In my project at work, I come across a function where I have to deserialise a Json string to an anonymous object. For Json serialisation in this project, we always use the following Json serialisation settings.
var jsonSerializerSettings = new JsonSerializerSettings
{
ContractResolver = new CamelCasePropertyNamesContractResolver(),
NullValueHandling = NullValueHandling.Ignore,
Formatting = Formatting.None
};
I expect the result anonymous object would ignore null properties but they are included. See example below
var deserialisedObject = JsonConvert.DeserializeObject(@"{ 'PropertyA':'111', 'PropertyB': null}", jsonSerializerSettings);
This is also the same when I serialise it back to Json string.
I had a thought about it and it does make sense that the NullValueHandling.Ignore setting is ignored. Since it is deserialised to an anonymous object rather a strongly typed object, if the setting is not ignored then the result anonymous object is not the correct representation of the Json string and you would not be able to reference the null property.

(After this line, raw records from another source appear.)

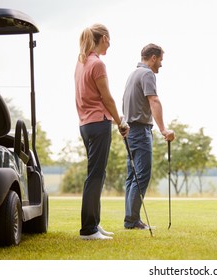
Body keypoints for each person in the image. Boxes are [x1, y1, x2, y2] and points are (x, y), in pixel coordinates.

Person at [75, 24, 129, 240]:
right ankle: (88, 229)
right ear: (104, 38)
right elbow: (107, 98)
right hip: (98, 123)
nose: (111, 44)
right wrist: (120, 122)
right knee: (95, 175)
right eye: (110, 39)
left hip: (86, 125)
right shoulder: (97, 64)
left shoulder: (81, 63)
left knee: (97, 174)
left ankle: (94, 224)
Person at [122, 43, 175, 230]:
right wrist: (163, 130)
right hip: (139, 131)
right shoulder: (147, 74)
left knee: (132, 176)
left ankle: (130, 219)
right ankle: (133, 221)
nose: (161, 64)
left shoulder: (133, 74)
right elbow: (154, 100)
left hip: (129, 131)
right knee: (141, 176)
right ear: (153, 58)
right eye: (160, 59)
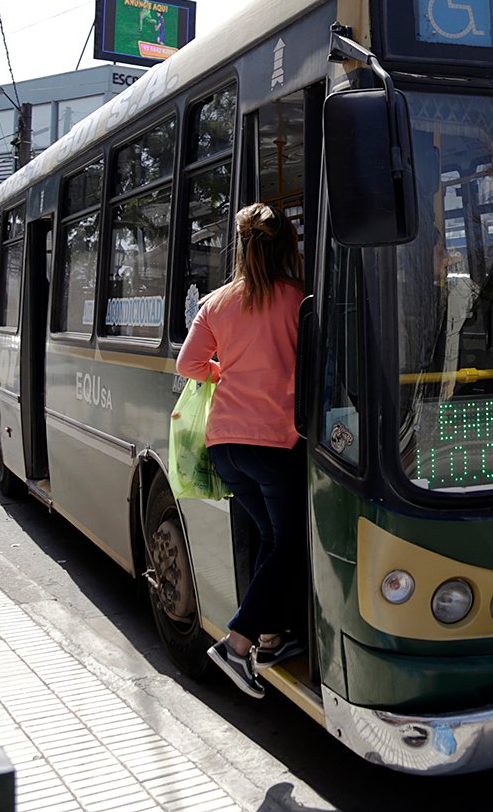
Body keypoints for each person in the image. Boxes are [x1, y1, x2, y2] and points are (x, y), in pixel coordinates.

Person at [177, 203, 305, 699]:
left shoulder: (217, 303)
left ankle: (270, 638)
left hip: (225, 445)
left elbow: (190, 365)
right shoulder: (298, 299)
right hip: (275, 444)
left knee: (272, 538)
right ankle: (236, 643)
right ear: (287, 248)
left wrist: (223, 373)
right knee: (287, 543)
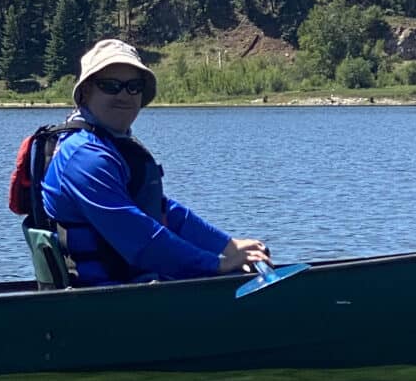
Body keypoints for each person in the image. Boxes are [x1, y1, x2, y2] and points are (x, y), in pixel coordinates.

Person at [38, 39, 270, 286]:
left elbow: (161, 211)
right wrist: (217, 264)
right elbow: (140, 238)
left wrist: (228, 245)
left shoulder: (110, 144)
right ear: (85, 93)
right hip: (105, 300)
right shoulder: (84, 157)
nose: (124, 95)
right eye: (110, 86)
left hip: (131, 289)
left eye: (133, 86)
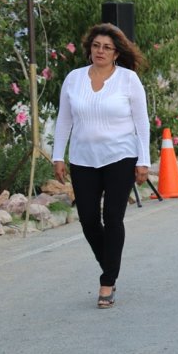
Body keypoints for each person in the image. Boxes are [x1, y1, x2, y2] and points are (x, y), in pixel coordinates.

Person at [52, 24, 150, 309]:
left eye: (107, 47)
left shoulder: (129, 80)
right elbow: (64, 120)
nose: (100, 51)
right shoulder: (74, 79)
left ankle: (107, 281)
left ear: (117, 52)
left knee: (113, 217)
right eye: (96, 45)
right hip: (83, 158)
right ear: (89, 48)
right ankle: (109, 261)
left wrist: (144, 160)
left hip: (120, 156)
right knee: (88, 219)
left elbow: (141, 123)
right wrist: (59, 155)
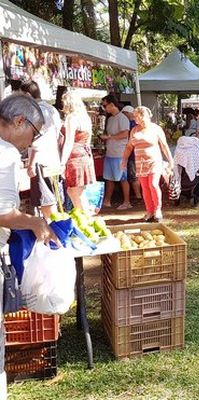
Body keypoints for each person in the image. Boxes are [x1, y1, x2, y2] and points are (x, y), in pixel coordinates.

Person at [0, 94, 62, 399]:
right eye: (34, 134)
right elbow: (3, 214)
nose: (32, 142)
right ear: (19, 121)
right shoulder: (6, 153)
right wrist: (36, 224)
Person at [121, 107, 174, 222]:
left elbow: (164, 146)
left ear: (146, 116)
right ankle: (149, 211)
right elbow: (129, 146)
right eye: (135, 117)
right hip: (140, 163)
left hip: (154, 161)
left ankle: (157, 209)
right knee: (144, 187)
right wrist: (124, 160)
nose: (137, 119)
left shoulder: (156, 129)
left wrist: (171, 161)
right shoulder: (134, 130)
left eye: (139, 117)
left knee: (153, 184)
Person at [19, 81, 62, 219]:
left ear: (27, 94)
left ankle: (52, 232)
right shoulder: (52, 109)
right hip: (53, 159)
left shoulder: (35, 112)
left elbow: (35, 141)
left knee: (46, 202)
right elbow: (59, 135)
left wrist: (31, 164)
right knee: (53, 199)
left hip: (41, 160)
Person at [60, 92, 97, 211]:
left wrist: (62, 162)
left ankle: (86, 218)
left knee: (75, 192)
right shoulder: (86, 117)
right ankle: (84, 216)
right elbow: (88, 140)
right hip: (85, 154)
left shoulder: (72, 118)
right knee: (74, 191)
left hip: (74, 157)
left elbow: (69, 142)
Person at [100, 95, 132, 210]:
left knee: (123, 178)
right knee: (109, 178)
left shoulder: (122, 118)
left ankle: (127, 201)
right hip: (110, 152)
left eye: (105, 105)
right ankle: (107, 201)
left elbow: (125, 134)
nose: (104, 108)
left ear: (112, 104)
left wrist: (109, 137)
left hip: (120, 153)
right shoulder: (110, 119)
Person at [121, 105, 143, 203]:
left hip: (132, 154)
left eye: (124, 114)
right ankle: (138, 195)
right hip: (136, 152)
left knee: (134, 176)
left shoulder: (130, 124)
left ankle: (138, 196)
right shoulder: (138, 125)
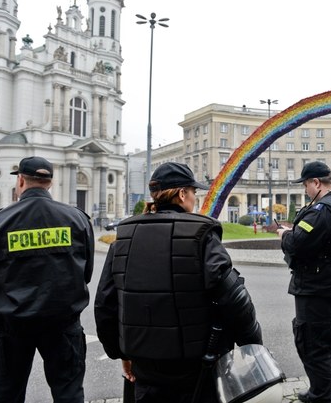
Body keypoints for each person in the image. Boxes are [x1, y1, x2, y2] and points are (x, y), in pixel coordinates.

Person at [95, 162, 262, 403]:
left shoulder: (123, 237)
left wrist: (120, 352)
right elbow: (234, 297)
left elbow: (105, 304)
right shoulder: (202, 233)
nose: (195, 198)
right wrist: (253, 345)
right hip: (197, 366)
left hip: (145, 364)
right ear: (182, 194)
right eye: (194, 192)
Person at [0, 156, 94, 403]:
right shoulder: (77, 219)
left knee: (3, 395)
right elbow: (87, 272)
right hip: (63, 323)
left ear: (20, 180)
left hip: (12, 323)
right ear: (50, 183)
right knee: (69, 394)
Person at [277, 161, 331, 403]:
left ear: (316, 182)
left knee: (314, 346)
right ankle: (322, 390)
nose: (305, 190)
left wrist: (284, 234)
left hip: (318, 284)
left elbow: (298, 244)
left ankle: (323, 396)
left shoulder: (321, 210)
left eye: (306, 185)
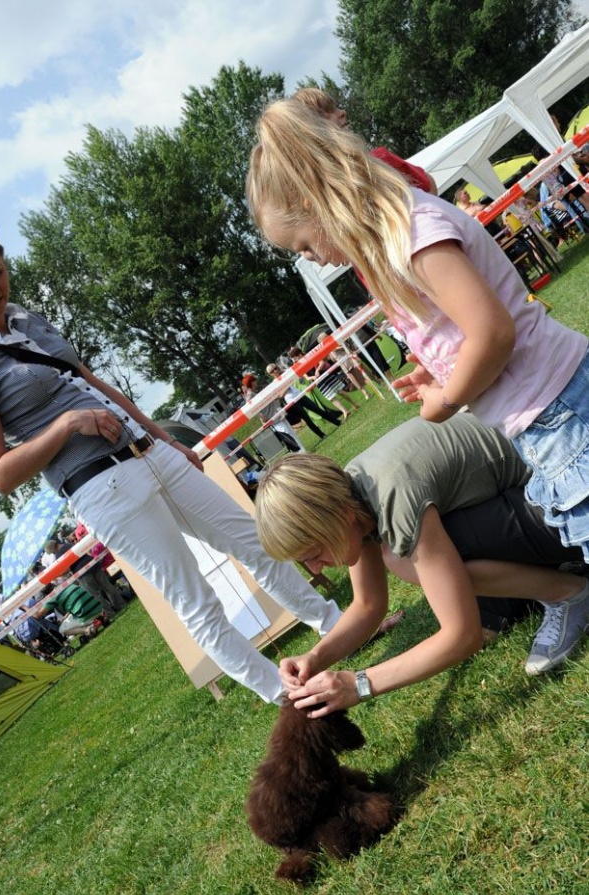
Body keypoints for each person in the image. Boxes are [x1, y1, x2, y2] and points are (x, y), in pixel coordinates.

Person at [0, 218, 342, 704]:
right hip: (99, 488)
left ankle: (338, 630)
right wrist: (65, 426)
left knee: (256, 540)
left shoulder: (31, 322)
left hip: (150, 454)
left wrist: (164, 439)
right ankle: (289, 697)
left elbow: (96, 385)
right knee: (196, 599)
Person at [246, 98, 589, 582]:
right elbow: (469, 328)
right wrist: (443, 369)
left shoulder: (409, 231)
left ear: (315, 202)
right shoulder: (396, 239)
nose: (315, 259)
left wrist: (448, 400)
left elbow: (492, 333)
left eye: (304, 245)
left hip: (559, 412)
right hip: (546, 414)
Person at [254, 415, 589, 717]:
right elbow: (368, 605)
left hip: (573, 504)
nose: (316, 569)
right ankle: (530, 589)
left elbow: (462, 635)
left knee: (402, 559)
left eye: (313, 553)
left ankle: (568, 593)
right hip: (543, 492)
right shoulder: (351, 491)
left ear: (341, 518)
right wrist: (315, 658)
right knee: (407, 556)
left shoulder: (392, 497)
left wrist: (358, 684)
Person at [292, 87, 438, 194]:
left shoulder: (316, 194)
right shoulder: (379, 161)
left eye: (335, 107)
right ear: (315, 130)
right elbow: (429, 185)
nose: (342, 112)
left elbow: (427, 184)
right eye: (326, 113)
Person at [265, 363, 340, 440]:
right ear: (270, 374)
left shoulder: (285, 374)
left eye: (276, 368)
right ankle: (321, 435)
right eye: (272, 371)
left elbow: (292, 371)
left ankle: (337, 422)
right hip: (292, 401)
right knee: (307, 419)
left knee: (317, 409)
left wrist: (283, 372)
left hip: (300, 395)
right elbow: (279, 396)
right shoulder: (274, 384)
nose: (275, 371)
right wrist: (285, 388)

However, what’s interesting is that if you serialise an anonymous object with null properties using the same settings (as in not serialising an deserialised object), the result Json string would ignore the null properties.
var sampleObject = new
{
PropertyA = "A",
PropertyB = 1,
PropertyC = (string)null
};
var jsonString = JsonConvert.SerializeObject(sampleObject, jsonSerializerSettings);
This now invalidates my thoughts on why the NullValueHandling.Ignore setting is ignored. I’m not sure why there’s an inconsistency in how the object is serialised using the same settings. I notice, however, that both JsonConvert.DeserializeObject() and JsonConvert.DeserializeObject<object>() return Newtonsoft.Json.Linq.JObject instead of object.
I’m guessing maybe there is something in the JObject that tells the Json serialiser to ignore the NullValueHandling setting. I could not find anything obvious when checking out all the properties on JObject though.